**Job**. Can you copy the rows character for character, from the line containing "segmentation as SVG." up to and including the line containing "Image attached. Target: rightlung lower lobe."?

── Given data ──

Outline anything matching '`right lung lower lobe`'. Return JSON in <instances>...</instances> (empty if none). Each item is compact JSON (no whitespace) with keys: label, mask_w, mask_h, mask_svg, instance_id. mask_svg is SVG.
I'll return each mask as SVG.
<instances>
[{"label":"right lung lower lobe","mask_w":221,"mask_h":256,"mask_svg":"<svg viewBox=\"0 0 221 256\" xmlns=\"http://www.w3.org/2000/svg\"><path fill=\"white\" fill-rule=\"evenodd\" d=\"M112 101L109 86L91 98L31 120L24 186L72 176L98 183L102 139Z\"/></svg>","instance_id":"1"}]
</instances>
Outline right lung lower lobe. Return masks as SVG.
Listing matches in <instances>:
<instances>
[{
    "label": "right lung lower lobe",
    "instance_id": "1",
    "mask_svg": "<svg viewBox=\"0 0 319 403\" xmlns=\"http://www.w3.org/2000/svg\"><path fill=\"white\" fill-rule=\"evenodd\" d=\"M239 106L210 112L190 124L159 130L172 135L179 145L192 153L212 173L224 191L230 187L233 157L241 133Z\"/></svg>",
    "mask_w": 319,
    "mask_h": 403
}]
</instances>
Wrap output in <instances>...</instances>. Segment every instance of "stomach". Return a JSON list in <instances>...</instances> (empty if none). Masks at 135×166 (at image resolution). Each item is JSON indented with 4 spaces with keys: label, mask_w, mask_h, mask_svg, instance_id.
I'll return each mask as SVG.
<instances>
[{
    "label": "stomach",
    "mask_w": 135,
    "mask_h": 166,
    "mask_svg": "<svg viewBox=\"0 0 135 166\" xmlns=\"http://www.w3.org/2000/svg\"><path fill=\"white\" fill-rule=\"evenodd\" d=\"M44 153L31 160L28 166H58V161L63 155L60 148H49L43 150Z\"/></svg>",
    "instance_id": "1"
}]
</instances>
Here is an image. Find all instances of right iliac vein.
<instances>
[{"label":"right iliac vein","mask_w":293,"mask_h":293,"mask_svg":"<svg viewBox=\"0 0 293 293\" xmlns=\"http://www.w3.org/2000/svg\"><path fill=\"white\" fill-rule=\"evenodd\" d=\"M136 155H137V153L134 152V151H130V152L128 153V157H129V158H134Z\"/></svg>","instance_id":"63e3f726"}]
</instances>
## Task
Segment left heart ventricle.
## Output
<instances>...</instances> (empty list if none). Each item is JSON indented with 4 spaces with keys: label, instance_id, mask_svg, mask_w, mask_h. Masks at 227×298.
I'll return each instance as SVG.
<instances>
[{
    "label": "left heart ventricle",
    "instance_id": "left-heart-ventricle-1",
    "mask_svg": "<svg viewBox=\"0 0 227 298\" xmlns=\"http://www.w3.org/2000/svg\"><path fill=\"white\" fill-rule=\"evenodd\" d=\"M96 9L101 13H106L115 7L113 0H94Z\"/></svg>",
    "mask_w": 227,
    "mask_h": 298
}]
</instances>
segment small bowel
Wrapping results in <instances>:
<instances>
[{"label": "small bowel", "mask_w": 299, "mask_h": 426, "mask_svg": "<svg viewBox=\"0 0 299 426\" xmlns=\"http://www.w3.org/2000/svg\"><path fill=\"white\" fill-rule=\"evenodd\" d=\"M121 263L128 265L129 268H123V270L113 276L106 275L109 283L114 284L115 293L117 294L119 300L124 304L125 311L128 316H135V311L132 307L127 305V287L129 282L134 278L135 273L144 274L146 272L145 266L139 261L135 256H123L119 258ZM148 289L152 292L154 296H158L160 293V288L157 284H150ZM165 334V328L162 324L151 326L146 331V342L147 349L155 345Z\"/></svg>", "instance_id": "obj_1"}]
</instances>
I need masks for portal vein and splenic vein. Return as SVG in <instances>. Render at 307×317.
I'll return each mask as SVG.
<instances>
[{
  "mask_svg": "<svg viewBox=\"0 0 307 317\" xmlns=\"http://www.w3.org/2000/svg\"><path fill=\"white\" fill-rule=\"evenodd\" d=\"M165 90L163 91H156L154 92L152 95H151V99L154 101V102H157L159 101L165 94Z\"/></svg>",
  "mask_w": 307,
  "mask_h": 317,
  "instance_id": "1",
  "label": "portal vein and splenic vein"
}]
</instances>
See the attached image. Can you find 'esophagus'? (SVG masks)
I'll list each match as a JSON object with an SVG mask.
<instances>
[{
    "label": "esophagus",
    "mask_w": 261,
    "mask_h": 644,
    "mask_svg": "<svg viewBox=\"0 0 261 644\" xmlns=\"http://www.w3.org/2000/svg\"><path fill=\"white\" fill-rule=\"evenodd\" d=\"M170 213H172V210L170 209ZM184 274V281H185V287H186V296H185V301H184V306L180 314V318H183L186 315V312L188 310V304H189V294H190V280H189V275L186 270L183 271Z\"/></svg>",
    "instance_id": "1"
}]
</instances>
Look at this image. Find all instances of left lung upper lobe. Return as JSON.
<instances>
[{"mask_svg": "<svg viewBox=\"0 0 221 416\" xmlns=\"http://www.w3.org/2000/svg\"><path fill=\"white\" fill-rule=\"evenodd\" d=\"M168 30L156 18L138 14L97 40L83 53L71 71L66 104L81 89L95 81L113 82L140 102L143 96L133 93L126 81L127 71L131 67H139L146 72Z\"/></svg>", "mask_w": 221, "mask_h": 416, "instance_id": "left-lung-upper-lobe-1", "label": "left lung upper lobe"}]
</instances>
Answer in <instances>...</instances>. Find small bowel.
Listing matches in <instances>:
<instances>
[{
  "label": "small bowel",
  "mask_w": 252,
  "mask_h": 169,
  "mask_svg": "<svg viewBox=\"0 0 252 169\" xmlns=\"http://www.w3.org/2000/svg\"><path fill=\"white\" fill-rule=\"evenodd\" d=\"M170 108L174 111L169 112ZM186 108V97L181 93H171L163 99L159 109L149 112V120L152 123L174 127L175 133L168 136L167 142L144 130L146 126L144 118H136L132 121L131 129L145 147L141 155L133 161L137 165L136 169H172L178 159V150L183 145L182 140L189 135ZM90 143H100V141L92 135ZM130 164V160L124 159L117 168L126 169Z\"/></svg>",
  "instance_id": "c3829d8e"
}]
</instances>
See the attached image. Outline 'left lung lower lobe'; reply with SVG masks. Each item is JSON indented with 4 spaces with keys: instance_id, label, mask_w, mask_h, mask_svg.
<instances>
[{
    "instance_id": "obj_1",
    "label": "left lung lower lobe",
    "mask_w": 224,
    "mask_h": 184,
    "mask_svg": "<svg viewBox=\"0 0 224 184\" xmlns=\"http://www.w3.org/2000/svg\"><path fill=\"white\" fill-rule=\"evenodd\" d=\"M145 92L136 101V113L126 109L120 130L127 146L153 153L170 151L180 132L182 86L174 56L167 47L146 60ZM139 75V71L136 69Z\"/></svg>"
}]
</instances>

───
── Given data ──

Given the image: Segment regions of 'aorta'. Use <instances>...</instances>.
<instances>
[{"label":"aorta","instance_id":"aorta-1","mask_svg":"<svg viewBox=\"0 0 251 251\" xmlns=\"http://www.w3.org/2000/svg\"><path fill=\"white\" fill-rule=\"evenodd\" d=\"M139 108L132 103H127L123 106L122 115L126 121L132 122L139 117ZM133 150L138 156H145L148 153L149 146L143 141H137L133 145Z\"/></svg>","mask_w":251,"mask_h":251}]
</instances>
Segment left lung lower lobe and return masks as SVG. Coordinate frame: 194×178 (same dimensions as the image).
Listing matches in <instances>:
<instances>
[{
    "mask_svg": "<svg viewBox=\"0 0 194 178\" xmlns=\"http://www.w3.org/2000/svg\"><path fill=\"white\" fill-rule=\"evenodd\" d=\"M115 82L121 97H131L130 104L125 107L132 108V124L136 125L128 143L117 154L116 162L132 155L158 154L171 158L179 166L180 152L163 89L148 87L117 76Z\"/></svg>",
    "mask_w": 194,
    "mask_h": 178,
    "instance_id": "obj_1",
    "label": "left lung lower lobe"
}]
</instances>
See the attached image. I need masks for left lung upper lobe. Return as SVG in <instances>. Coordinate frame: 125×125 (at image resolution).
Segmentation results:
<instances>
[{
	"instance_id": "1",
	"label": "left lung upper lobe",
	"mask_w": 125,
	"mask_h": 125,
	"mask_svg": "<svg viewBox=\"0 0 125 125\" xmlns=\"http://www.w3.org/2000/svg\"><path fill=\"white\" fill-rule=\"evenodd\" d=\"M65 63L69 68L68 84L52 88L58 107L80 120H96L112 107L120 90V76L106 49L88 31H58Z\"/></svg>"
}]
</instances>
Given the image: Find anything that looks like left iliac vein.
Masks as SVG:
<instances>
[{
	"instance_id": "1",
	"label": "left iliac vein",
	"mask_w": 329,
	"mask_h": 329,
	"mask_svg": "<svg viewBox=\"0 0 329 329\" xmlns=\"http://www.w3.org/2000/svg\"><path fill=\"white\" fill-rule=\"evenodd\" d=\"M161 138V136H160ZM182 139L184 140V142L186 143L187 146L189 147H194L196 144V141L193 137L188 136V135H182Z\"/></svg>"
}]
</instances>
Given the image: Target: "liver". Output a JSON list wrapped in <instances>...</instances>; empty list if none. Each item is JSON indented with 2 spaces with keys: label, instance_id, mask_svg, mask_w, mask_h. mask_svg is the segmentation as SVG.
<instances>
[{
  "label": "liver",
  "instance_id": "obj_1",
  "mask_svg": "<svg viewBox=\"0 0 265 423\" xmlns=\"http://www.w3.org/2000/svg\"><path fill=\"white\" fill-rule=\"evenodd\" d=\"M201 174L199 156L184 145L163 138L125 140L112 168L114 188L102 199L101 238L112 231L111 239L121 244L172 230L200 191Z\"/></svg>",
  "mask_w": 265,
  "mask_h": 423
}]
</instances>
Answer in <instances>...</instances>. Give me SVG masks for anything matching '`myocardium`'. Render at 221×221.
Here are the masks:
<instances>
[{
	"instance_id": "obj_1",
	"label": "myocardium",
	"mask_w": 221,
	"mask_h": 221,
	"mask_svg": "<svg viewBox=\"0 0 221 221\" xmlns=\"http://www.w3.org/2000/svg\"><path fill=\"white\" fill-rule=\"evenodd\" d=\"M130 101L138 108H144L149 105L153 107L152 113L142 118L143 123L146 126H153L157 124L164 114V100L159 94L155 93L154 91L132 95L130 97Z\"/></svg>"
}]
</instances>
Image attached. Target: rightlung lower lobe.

───

**Exercise response**.
Given the image: Target: "liver". Output a JSON list wrapped in <instances>...</instances>; empty list if none. Each item is JSON indented with 2 spaces with keys: label, instance_id, mask_svg, mask_w, mask_h. mask_svg is the segmentation as SVG.
<instances>
[{
  "label": "liver",
  "instance_id": "obj_1",
  "mask_svg": "<svg viewBox=\"0 0 265 423\" xmlns=\"http://www.w3.org/2000/svg\"><path fill=\"white\" fill-rule=\"evenodd\" d=\"M201 174L199 156L184 145L163 138L125 140L112 168L114 188L102 199L101 238L112 231L111 239L121 244L172 230L200 191Z\"/></svg>",
  "mask_w": 265,
  "mask_h": 423
}]
</instances>
Answer in <instances>...</instances>. Give me SVG masks for anything matching '`myocardium`'. Render at 221×221.
Here are the masks:
<instances>
[{
	"instance_id": "obj_1",
	"label": "myocardium",
	"mask_w": 221,
	"mask_h": 221,
	"mask_svg": "<svg viewBox=\"0 0 221 221\" xmlns=\"http://www.w3.org/2000/svg\"><path fill=\"white\" fill-rule=\"evenodd\" d=\"M130 101L138 108H144L149 105L153 107L152 113L142 118L143 123L146 126H153L157 124L164 114V100L159 94L155 93L154 91L132 95L130 97Z\"/></svg>"
}]
</instances>
Image attached. Target: rightlung lower lobe.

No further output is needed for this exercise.